Restaurant information
- Established: November 2020
- Chef: Dani Morales
- Food type: Mexican; Pre-Columbian;
- Location: 721 Northwest 9th Avenue #175, Portland, Multnomah, Oregon, 97209, United States
- Coordinates: 45°31′42″N 122°40′50″W﻿ / ﻿45.5282°N 122.6805°W
- Website: republicapdx.square.site

= República (restaurant) =

Restaurant in Portland, Oregon, U.S.

República is a restaurant in Portland, Oregon's Pearl District, in the United States. Established in 2020, the restaurant was slated to close permanently in February 2026, but announced plans to continue daytime service in March 2026.

== History ==
The restaurant opened in November 2020.

In 2023, Jose Camarena was one of 18 Portland chefs deemed "rising stars" by the restaurant industry resource and trade publication StarChefs.

In 2025, Dani Morales was named chef and the menu format was reduced from ten courses to seven.
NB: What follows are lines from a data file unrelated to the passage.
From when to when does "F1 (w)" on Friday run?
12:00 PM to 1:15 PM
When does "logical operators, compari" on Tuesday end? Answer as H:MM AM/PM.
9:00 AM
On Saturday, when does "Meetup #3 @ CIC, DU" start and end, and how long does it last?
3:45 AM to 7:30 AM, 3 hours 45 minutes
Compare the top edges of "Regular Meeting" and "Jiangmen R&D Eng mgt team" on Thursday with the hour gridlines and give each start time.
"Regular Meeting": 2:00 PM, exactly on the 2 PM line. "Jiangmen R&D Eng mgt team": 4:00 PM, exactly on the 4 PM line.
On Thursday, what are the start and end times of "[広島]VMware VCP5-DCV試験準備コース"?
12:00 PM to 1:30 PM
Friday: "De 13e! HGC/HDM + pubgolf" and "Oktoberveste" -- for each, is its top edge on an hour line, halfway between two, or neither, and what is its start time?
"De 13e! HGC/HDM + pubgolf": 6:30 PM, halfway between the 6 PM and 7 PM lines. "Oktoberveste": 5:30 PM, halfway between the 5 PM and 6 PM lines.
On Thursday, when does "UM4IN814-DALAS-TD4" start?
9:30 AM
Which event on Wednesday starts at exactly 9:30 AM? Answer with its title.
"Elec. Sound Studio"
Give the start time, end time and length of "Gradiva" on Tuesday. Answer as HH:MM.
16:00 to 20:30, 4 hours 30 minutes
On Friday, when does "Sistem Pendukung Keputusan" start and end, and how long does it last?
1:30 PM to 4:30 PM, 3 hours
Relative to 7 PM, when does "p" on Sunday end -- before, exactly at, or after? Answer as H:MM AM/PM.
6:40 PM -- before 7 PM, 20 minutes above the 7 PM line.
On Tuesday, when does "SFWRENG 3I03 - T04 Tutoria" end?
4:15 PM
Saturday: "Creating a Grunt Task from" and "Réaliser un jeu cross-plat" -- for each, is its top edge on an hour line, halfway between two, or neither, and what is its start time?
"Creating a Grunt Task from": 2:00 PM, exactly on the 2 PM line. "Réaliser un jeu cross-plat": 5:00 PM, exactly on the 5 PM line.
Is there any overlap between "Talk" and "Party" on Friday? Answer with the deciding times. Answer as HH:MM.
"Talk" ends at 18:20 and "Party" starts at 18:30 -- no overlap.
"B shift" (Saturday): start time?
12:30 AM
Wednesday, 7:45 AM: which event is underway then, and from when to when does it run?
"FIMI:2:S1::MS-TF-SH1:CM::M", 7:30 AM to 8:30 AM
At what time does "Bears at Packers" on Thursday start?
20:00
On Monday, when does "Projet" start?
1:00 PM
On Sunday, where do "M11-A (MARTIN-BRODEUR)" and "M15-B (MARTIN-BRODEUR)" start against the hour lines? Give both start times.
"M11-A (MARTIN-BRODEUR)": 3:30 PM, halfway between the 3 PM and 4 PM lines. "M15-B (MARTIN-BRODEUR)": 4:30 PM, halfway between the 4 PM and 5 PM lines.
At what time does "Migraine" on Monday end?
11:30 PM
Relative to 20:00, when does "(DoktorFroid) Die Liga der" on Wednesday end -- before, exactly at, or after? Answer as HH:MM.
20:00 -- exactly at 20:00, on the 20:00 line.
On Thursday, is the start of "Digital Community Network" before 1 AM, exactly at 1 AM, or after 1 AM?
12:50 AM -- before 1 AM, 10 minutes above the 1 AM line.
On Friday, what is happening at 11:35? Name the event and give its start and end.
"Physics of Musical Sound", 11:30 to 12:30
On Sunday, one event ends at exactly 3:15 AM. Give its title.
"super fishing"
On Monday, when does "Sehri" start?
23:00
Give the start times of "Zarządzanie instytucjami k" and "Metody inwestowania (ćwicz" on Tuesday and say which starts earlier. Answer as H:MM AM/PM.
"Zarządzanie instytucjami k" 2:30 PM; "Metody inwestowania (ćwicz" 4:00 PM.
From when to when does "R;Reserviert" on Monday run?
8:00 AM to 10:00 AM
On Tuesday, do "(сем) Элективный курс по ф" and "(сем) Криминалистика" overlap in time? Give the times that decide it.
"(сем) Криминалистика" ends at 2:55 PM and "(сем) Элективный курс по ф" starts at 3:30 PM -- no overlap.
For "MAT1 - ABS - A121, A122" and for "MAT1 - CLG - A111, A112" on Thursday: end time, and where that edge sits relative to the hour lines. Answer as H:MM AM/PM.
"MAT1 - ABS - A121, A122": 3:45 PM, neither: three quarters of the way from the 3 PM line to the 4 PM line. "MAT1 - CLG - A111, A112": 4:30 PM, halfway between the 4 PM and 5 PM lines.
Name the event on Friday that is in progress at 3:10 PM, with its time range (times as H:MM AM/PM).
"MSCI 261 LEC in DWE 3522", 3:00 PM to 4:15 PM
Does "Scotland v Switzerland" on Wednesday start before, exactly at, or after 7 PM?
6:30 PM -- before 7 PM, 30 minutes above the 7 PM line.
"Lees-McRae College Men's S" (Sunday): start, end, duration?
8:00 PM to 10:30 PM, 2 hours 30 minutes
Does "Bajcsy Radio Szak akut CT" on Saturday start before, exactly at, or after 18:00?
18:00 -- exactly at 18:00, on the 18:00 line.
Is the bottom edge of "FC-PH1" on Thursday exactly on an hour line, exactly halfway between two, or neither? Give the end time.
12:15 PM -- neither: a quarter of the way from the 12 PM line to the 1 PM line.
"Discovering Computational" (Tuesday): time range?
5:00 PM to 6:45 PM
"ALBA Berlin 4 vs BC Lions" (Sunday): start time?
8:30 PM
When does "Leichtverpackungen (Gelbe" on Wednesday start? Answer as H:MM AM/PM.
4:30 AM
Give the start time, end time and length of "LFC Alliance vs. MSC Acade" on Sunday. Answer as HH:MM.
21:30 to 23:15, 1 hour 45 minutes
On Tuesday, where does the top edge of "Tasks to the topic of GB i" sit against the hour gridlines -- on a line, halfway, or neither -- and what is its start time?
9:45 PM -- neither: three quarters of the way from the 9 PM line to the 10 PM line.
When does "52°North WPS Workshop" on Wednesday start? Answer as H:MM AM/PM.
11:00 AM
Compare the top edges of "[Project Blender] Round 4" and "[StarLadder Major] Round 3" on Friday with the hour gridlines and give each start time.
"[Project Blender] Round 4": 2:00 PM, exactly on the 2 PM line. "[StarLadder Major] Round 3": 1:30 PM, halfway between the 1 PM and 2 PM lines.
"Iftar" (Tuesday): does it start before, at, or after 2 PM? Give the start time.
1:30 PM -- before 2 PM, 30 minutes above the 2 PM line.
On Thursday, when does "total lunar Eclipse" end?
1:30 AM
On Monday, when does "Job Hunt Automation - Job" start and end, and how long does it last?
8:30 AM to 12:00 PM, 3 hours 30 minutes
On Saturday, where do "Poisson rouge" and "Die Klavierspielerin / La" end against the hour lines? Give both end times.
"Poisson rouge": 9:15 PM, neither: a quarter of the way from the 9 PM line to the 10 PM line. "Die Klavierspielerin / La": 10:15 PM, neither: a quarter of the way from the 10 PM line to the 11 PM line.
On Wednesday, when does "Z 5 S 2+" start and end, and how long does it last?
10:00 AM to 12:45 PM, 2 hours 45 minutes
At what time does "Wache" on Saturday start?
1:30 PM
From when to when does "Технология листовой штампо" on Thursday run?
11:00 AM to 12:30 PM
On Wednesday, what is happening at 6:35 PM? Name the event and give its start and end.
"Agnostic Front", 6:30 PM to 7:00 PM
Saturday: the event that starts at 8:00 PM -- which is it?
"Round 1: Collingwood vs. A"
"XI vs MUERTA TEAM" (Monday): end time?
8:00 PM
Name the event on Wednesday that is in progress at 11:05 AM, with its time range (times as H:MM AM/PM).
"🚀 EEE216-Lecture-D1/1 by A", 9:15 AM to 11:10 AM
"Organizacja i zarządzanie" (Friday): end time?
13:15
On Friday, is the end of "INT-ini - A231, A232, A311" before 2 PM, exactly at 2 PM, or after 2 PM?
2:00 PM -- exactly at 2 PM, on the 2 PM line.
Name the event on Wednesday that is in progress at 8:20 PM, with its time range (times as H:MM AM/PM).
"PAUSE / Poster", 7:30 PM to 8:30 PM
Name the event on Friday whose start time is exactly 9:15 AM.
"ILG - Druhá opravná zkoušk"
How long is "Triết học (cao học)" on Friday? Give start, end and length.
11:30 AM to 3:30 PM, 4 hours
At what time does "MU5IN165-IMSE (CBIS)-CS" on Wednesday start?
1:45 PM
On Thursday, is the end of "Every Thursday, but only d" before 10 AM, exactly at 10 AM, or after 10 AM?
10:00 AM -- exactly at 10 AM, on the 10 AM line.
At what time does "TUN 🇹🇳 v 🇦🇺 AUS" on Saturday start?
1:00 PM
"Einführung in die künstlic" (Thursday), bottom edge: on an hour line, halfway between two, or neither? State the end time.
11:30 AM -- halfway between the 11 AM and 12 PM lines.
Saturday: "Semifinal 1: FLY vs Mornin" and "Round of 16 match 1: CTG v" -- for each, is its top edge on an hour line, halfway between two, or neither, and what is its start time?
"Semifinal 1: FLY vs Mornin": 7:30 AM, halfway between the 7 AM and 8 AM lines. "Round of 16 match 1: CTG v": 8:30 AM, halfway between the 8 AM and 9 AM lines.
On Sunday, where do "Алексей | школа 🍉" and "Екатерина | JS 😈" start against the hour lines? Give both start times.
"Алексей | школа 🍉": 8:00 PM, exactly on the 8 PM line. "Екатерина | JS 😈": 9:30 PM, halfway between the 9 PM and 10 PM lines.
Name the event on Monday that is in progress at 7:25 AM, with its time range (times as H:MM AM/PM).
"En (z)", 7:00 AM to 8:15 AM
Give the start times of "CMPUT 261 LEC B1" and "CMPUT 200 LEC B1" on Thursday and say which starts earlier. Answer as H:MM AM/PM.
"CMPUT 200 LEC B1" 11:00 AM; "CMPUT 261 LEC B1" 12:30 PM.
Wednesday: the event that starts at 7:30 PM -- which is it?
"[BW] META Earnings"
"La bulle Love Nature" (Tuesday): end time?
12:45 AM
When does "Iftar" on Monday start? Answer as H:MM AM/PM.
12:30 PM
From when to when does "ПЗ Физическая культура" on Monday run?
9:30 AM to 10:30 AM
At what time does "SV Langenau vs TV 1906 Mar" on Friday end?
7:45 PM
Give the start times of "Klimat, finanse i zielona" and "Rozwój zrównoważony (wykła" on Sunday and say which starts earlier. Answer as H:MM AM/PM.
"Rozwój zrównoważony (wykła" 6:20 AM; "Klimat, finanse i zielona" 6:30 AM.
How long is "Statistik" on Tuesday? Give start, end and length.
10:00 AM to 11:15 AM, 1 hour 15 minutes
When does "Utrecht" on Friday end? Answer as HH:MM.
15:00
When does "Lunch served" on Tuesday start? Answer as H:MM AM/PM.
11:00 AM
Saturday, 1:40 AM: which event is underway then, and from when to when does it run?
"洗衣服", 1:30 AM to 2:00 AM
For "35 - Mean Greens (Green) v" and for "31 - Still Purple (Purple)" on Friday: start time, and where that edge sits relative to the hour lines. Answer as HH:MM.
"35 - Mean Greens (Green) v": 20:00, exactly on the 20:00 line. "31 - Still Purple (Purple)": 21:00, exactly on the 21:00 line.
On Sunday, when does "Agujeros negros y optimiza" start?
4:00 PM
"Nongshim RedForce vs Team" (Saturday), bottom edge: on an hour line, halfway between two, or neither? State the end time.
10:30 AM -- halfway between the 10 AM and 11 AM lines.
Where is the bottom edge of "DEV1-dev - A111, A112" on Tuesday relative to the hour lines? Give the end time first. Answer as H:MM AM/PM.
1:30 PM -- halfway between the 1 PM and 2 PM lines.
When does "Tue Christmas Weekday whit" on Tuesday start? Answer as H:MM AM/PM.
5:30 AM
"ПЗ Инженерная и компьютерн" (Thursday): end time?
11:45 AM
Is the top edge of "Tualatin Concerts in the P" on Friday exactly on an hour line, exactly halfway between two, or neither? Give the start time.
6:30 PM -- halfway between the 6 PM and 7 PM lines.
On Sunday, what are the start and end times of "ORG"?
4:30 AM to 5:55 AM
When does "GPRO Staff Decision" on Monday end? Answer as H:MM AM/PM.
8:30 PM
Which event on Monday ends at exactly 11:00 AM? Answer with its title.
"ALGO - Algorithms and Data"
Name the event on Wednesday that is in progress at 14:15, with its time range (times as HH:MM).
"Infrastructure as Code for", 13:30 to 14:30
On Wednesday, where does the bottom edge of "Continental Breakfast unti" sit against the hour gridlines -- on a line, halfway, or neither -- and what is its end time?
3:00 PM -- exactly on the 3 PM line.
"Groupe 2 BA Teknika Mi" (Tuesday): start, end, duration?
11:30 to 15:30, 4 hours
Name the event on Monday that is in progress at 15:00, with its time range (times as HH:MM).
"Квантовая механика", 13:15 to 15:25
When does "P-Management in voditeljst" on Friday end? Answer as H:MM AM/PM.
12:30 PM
The business has announced plans to close permanently in February 2026. The closing date was pushed back to March 7, 2026.
== Reception ==
Kara Stokes and Maya MacEvoy included República in Eater Portlands 2022 overview of "Where to Eat and Drink in Portland’s Pearl District". The website included the business in a similar list in 2025. República was included in The Infatuation's 2024 list of Portland's best restaurants. The business was included in Portland Monthly's 2025 list of 25 restaurants "that made Portland".